**Instructions for the task**. Revise the lines below by changing every "OCRV Center" to "Orange County RV Center" and leaving everything else as it is. Leave the pictures out of your answer.

─── Provided data

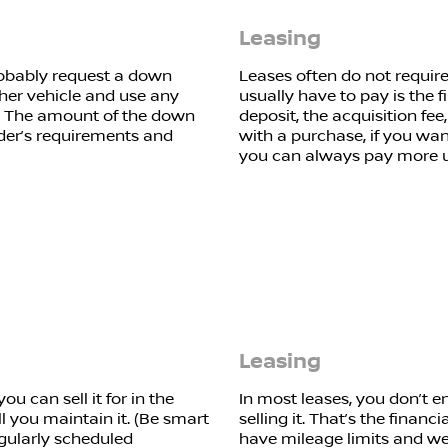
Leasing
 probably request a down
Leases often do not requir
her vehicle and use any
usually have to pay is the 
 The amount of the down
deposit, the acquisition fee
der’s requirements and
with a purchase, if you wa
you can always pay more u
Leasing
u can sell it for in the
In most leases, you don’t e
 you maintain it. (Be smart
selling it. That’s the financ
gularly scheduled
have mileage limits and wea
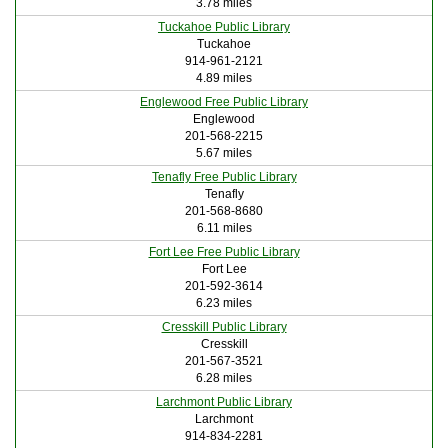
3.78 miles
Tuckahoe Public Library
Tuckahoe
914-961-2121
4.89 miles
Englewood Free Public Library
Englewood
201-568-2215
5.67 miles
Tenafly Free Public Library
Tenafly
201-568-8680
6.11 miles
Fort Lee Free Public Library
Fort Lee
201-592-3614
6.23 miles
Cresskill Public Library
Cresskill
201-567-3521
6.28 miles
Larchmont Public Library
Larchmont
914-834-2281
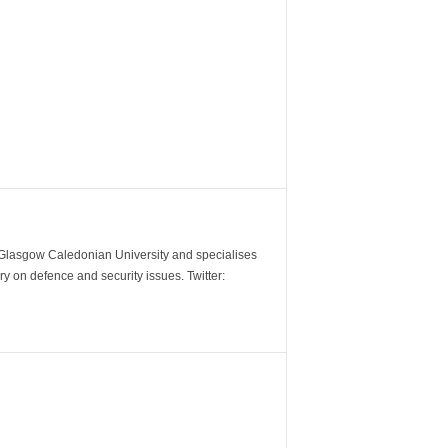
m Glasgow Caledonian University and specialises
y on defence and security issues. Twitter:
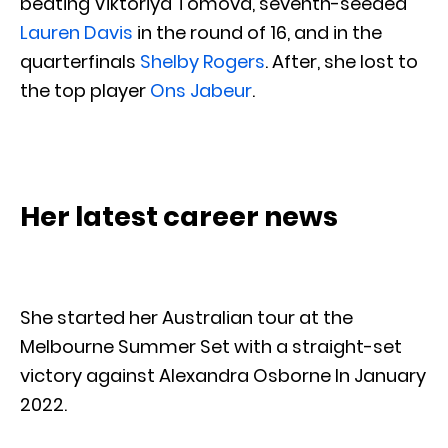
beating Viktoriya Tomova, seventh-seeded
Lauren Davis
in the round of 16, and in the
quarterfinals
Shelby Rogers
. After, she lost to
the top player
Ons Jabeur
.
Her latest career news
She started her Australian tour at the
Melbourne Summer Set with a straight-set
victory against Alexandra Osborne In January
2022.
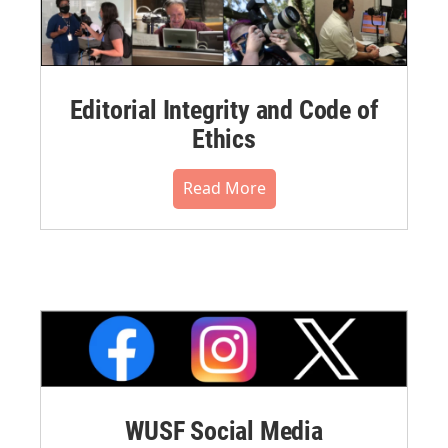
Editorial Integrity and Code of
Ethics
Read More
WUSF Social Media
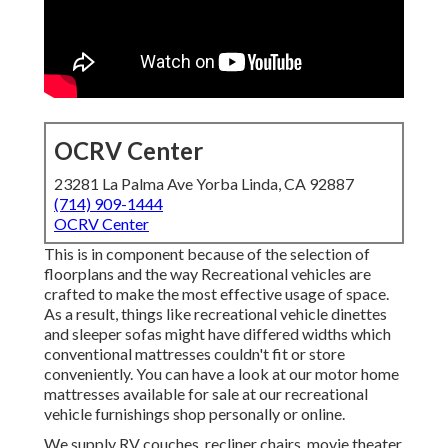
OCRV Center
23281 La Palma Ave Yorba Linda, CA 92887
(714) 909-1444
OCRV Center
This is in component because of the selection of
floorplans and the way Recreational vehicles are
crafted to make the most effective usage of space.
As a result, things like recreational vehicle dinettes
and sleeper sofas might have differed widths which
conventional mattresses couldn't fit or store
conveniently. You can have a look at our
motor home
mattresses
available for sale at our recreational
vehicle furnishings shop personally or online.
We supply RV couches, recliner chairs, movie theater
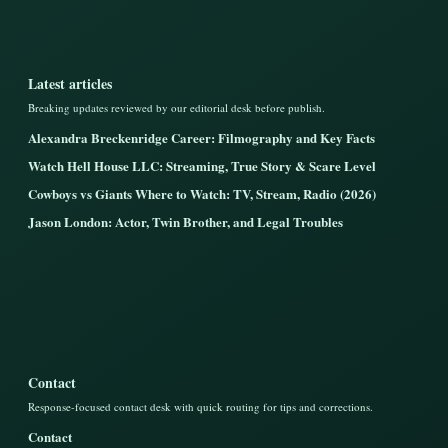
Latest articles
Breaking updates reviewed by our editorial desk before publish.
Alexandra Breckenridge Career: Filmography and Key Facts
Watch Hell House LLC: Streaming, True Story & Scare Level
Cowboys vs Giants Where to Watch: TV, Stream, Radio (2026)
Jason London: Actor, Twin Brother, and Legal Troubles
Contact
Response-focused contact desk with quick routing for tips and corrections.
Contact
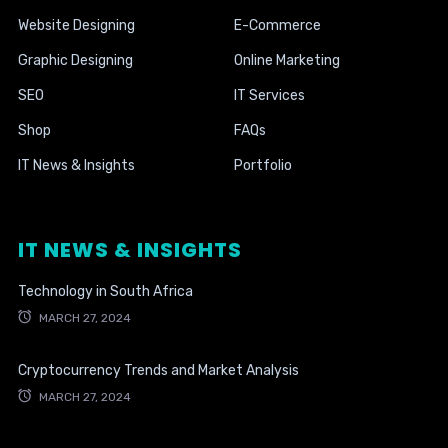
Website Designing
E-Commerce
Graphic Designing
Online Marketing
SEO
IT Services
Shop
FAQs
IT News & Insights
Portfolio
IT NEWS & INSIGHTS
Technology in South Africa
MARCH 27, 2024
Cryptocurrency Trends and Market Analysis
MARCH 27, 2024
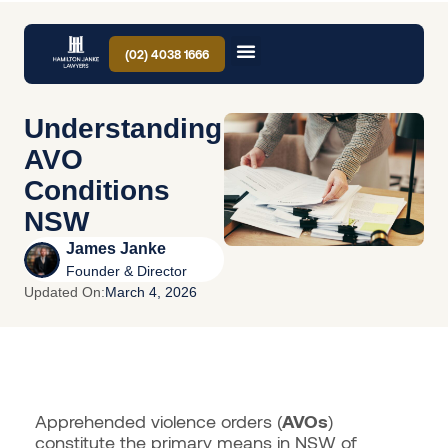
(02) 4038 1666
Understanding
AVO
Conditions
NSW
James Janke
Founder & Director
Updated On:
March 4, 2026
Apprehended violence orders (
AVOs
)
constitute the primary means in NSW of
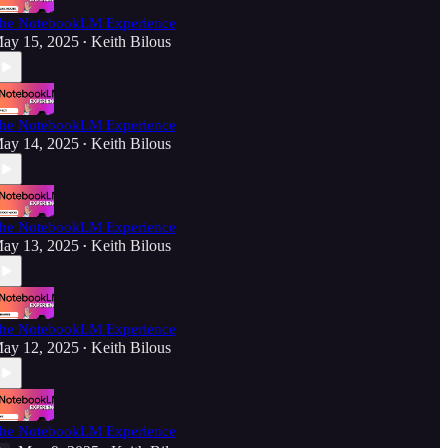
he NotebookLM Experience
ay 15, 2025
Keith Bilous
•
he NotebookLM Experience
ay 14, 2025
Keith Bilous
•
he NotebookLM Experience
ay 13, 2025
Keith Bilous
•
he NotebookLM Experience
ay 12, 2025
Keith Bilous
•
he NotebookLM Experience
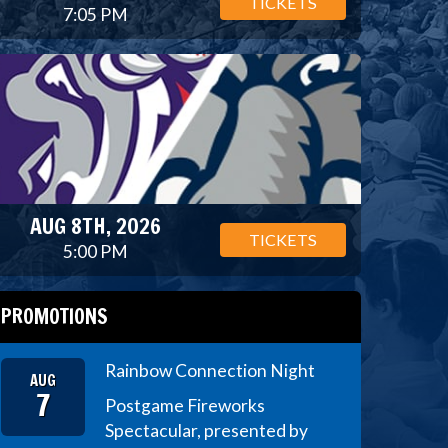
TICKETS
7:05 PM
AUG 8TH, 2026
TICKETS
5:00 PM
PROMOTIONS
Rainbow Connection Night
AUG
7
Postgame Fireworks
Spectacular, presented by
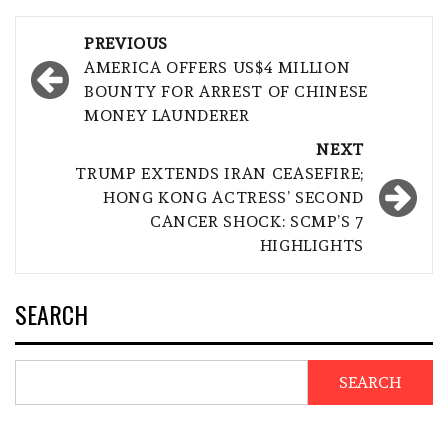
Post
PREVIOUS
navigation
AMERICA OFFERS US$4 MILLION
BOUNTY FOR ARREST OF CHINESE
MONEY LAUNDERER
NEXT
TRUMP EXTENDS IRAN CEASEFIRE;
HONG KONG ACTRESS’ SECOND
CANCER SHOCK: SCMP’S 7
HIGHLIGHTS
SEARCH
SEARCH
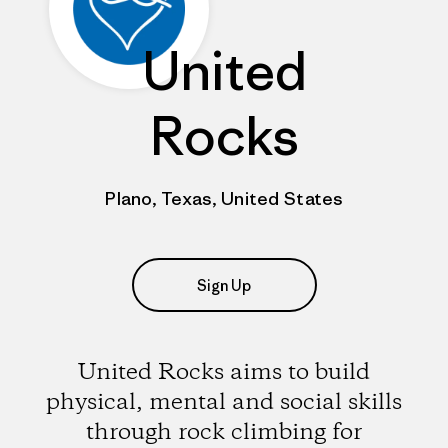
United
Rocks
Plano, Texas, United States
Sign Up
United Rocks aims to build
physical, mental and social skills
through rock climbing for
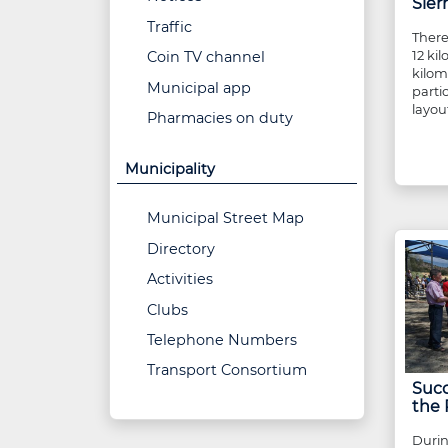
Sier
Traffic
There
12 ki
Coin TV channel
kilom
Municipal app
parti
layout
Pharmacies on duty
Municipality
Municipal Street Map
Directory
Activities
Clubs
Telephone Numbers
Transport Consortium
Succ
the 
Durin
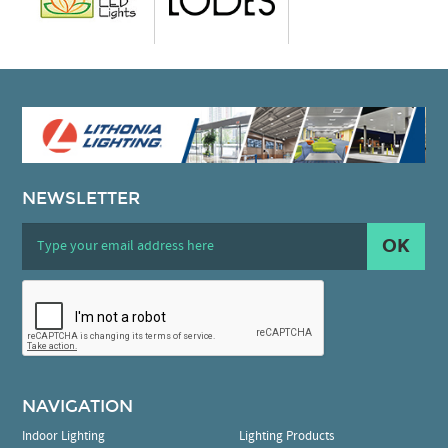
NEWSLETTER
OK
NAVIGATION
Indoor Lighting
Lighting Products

──────

**Answer section**.
Leasing
 probably request a down
Leases often do not requir
her vehicle and use any
usually have to pay is the 
 The amount of the down
deposit, the acquisition fee
der’s requirements and
with a purchase, if you wa
you can always pay more u
Leasing
u can sell it for in the
In most leases, you don’t e
 you maintain it. (Be smart
selling it. That’s the financ
gularly scheduled
have mileage limits and wea
3.78 miles
Tuckahoe Public Library
Tuckahoe
914-961-2121
4.89 miles
Englewood Free Public Library
Englewood
201-568-2215
5.67 miles
Tenafly Free Public Library
Tenafly
201-568-8680
6.11 miles
Fort Lee Free Public Library
Fort Lee
201-592-3614
6.23 miles
Cresskill Public Library
Cresskill
201-567-3521
6.28 miles
Larchmont Public Library
Larchmont
914-834-2281
m Glasgow Caledonian University and specialises
y on defence and security issues. Twitter:
beating Viktoriya Tomova, seventh-seeded
Lauren Davis
in the round of 16, and in the
quarterfinals
Shelby Rogers
. After, she lost to
the top player
Ons Jabeur
.
Her latest career news
She started her Australian tour at the
Melbourne Summer Set with a straight-set
victory against Alexandra Osborne In January
2022.
Editorial Integrity and Code of
Ethics
Read More
WUSF Social Media
Orange County RV Center
23281 La Palma Ave Yorba Linda, CA 92887
(714) 909-1444
Orange County RV Center
This is in component because of the selection of
floorplans and the way Recreational vehicles are
crafted to make the most effective usage of space.
As a result, things like recreational vehicle dinettes
and sleeper sofas might have differed widths which
conventional mattresses couldn't fit or store
conveniently. You can have a look at our
motor home
mattresses
available for sale at our recreational
vehicle furnishings shop personally or online.
We supply RV couches, recliner chairs, movie theater
Latest articles
Breaking updates reviewed by our editorial desk before publish.
Alexandra Breckenridge Career: Filmography and Key Facts
Watch Hell House LLC: Streaming, True Story & Scare Level
Cowboys vs Giants Where to Watch: TV, Stream, Radio (2026)
Jason London: Actor, Twin Brother, and Legal Troubles
Contact
Response-focused contact desk with quick routing for tips and corrections.
Contact
Website Designing
E-Commerce
Graphic Designing
Online Marketing
SEO
IT Services
Shop
FAQs
IT News & Insights
Portfolio
IT NEWS & INSIGHTS
Technology in South Africa
MARCH 27, 2024
Cryptocurrency Trends and Market Analysis
MARCH 27, 2024
(02) 4038 1666
Understanding
AVO
Conditions
NSW
James Janke
Founder & Director
Updated On:
March 4, 2026
Apprehended violence orders (
AVOs
)
constitute the primary means in NSW of
he NotebookLM Experience
ay 15, 2025
Keith Bilous
•
he NotebookLM Experience
ay 14, 2025
Keith Bilous
•
he NotebookLM Experience
ay 13, 2025
Keith Bilous
•
he NotebookLM Experience
ay 12, 2025
Keith Bilous
•
he NotebookLM Experience
TICKETS
7:05 PM
AUG 8TH, 2026
TICKETS
5:00 PM
PROMOTIONS
Rainbow Connection Night
AUG
7
Postgame Fireworks
Spectacular, presented by
Post
PREVIOUS
navigation
AMERICA OFFERS US$4 MILLION
BOUNTY FOR ARREST OF CHINESE
MONEY LAUNDERER
NEXT
TRUMP EXTENDS IRAN CEASEFIRE;
HONG KONG ACTRESS’ SECOND
CANCER SHOCK: SCMP’S 7
HIGHLIGHTS
SEARCH
SEARCH
United
Rocks
Plano, Texas, United States
Sign Up
United Rocks aims to build
physical, mental and social skills
through rock climbing for
Sier
Traffic
There
12 ki
Coin TV channel
kilom
Municipal app
parti
layout
Pharmacies on duty
Municipality
Municipal Street Map
Directory
Activities
Clubs
Telephone Numbers
Transport Consortium
Succ
the 
Durin
NEWSLETTER
OK
NAVIGATION
Indoor Lighting
Lighting Products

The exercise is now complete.